You are saying basically that how would one find the following limit, by recognizing it as a rimann sum right?

\lim_{n\rightarrow \infty} \sum_{r=1}^n\frac{r}{1-3r^2+r^4}

Is this correct?
 
sutupidmath said:
HOld on a minute to see whether i am getting u right.

You are saying basically that how would one find the following limit, by recognizing it as a rimann sum right?

\lim_{n\rightarrow \infty} \sum_{r=1}^n\frac{r}{1-3r^2+r^4}

Is this correct?
yes the expression is correct, sorry I couldn't do proper LaTEX.
But i am unfamiliar with Riemann Sums, if that's means definite integral, then yes. As I said, I only know the method for f(r/n) , not f(r).
Thanks
 
Hi f(x)! :smile:
f(x) said:
\lim_{n \rightarrow \infty } \frac{1}{n}\Sigma_{r=A(x)}^{B(x)}f\frac{r}{n} where r/n is replaced by x and 1/n by dx, the limits adjusted and integrated.

Surely it's ((B-A)/n)∑r=1n f(A + r(B-A)/n)? :confused:
 
\lim_{n\rightarrow \infty} \sum_{r=1}^n\frac{r}{1-3r^2+r^4}
is just, by definition,
\sum_{r=1}^\infty\frac{r}{1-3r^2+r^4}

It can't be written as an integral (unless you use the Riemann-Stieljes integral).
 
HallsofIvy said:
\lim_{n\rightarrow \infty} \sum_{r=1}^n\frac{r}{1-3r^2+r^4}
is just, by definition,
\sum_{r=1}^\infty\frac{r}{1-3r^2+r^4}

It can't be written as an integral (unless you use the Riemann-Stieljes integral).
Hello Sir
This is a problem from limits exercises in my textbook. Since Integral isn't possible, am I just supposed to find the sum using algebraic summation techniques and then limit as n-> infinity ?
Could you please give a hint how to find the sum ?
Thanks

tiny-tim said:
Hi f(x)! :smile:


Surely it's ((B-A)/n)∑r=1n f(A + r(B-A)/n)? :confused:
Hello Sir
The standard form I have in my text is the one I have put in my first post, but the one you have posted seems related (i think yours is the one with integral as sum of parts)

== Data supplied ==

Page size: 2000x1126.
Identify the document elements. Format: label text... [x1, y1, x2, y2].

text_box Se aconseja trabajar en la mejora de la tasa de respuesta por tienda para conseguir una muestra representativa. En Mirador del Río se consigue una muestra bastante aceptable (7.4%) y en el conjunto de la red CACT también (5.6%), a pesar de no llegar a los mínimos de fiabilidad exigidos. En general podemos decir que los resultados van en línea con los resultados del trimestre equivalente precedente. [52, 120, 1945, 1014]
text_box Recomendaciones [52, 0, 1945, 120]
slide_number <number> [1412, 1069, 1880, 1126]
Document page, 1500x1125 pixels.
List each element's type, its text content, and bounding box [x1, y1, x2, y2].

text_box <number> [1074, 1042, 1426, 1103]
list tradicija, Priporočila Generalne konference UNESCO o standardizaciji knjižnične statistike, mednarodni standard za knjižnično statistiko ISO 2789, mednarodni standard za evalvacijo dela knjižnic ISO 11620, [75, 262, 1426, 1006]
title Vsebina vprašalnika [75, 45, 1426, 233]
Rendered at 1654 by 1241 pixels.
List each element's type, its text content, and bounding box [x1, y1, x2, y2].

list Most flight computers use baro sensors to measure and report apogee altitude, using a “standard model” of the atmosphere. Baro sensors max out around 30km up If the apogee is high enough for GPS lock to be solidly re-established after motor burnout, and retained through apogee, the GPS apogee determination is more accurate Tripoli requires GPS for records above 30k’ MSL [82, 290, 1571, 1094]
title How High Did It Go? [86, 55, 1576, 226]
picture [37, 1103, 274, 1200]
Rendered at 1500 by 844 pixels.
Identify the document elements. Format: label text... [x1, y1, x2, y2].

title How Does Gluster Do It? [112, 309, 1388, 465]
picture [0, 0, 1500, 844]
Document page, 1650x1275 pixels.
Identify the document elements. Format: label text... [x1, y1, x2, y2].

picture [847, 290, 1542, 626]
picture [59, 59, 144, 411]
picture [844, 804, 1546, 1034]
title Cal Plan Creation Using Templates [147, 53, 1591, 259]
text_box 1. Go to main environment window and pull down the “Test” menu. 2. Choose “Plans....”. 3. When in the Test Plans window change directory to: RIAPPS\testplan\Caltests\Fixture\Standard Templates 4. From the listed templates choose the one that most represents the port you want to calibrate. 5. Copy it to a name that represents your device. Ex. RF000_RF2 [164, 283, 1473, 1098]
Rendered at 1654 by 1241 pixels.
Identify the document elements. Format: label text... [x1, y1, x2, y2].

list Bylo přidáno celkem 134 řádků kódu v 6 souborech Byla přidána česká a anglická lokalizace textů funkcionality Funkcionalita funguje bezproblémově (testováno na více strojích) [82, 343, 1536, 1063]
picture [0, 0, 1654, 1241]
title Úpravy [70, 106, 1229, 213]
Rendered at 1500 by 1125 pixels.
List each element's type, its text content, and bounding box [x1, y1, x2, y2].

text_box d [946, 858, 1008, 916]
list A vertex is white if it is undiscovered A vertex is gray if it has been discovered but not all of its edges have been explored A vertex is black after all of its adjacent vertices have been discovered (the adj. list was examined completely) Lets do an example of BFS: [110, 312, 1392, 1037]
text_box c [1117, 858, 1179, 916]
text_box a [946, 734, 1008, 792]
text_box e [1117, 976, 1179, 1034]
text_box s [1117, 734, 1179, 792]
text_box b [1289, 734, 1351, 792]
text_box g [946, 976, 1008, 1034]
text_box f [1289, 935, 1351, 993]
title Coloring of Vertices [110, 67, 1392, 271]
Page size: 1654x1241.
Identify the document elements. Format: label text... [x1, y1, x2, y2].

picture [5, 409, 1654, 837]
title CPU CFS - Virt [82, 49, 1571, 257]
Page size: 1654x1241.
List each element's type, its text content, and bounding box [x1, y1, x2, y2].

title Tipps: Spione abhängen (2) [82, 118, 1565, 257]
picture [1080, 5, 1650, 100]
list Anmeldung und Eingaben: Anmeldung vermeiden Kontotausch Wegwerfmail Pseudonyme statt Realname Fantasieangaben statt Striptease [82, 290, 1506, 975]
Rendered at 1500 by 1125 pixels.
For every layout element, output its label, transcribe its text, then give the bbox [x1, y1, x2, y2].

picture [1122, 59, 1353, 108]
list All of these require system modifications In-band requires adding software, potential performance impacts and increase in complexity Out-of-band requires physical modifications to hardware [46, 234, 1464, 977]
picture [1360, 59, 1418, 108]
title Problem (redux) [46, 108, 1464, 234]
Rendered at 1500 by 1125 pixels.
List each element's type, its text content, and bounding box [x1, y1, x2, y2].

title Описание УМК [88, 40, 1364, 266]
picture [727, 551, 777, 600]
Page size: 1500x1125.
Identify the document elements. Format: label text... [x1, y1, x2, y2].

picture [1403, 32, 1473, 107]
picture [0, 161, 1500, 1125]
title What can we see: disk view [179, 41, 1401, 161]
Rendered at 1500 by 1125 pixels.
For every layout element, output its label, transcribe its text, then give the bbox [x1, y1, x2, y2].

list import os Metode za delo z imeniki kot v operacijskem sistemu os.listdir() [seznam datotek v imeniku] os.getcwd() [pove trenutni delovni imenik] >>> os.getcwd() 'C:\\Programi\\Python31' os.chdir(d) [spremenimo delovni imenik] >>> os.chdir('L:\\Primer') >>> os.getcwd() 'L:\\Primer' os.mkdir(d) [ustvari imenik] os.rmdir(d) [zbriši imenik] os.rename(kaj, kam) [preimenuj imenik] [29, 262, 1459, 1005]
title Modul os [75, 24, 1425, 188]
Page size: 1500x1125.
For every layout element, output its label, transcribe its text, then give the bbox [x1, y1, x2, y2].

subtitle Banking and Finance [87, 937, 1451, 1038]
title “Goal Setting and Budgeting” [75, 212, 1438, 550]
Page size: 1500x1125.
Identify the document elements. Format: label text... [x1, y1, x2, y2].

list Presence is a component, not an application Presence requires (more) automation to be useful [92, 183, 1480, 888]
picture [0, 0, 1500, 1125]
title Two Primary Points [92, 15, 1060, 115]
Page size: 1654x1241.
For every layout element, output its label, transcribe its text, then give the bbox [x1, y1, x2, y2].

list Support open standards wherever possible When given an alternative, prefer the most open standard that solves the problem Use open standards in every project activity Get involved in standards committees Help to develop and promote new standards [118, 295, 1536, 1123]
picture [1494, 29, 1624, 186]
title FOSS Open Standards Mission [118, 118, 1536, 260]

== Actions to take ==
- 1) Return the passage of the forum thread that begins at the words "yes the expression" and ends after the words "f(r/n) , not f(r).", copied exactly.
- 2) In the records, start at the line that has "Document page, 1650x1275 pixels." and stop after the line that has "title Úpravy [70, 106, 1229, 213]". Write out only those lines again, with "Identify" changed to "Locate" and everything else left as it is.
The forum thread and the records are unrelated to each other.

== Responses by task ==
- 1)
yes the expression is correct, sorry I couldn't do proper LaTEX.
But i am unfamiliar with Riemann Sums, if that's means definite integral, then yes. As I said, I only know the method for f(r/n) , not f(r).

- 2)
Document page, 1650x1275 pixels.
Locate the document elements. Format: label text... [x1, y1, x2, y2].

picture [847, 290, 1542, 626]
picture [59, 59, 144, 411]
picture [844, 804, 1546, 1034]
title Cal Plan Creation Using Templates [147, 53, 1591, 259]
text_box 1. Go to main environment window and pull down the “Test” menu. 2. Choose “Plans....”. 3. When in the Test Plans window change directory to: RIAPPS\testplan\Caltests\Fixture\Standard Templates 4. From the listed templates choose the one that most represents the port you want to calibrate. 5. Copy it to a name that represents your device. Ex. RF000_RF2 [164, 283, 1473, 1098]
Rendered at 1654 by 1241 pixels.
Locate the document elements. Format: label text... [x1, y1, x2, y2].

list Bylo přidáno celkem 134 řádků kódu v 6 souborech Byla přidána česká a anglická lokalizace textů funkcionality Funkcionalita funguje bezproblémově (testováno na více strojích) [82, 343, 1536, 1063]
picture [0, 0, 1654, 1241]
title Úpravy [70, 106, 1229, 213]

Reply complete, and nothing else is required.